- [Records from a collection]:

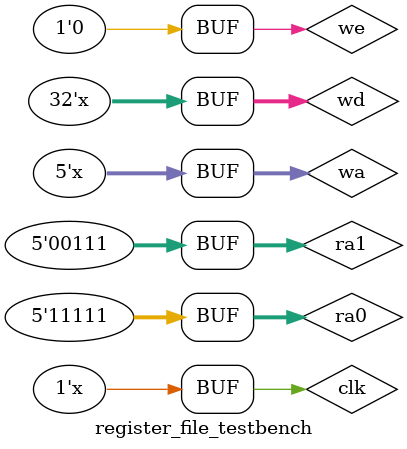
<source format=v>
`timescale 1ns / 1ps
module register_file_testbench();
reg clk;
reg [4:0] ra0;
wire [31:0] rd0;
reg [4:0] ra1;
wire [31:0] rd1;
reg [4:0] wa;
reg we;
reg [31:0] wd;
register_file register_file(clk,ra0,rd0,ra1,rd1,wa,we,wd);
initial begin
    clk=0;
    wa=0;
    we=1;
    wd=1;
    ra0=0;
    ra1=0;
    # 1600 we=0;
end
always #5 clk=~clk;
always #50 wa=wa+1;
always #50 wd=wd+2;
initial begin
    #1600 ra1=5'd15;
    #100 ra0=5'd31;
    ra1=5'd7;
end
endmodule

</source>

- [AIM OF THE EXERCISE]: Find the word "always" in the entries, then copy out every line that has it.

- [REPLY]:
always #5 clk=~clk;
always #50 wa=wa+1;
always #50 wd=wd+2;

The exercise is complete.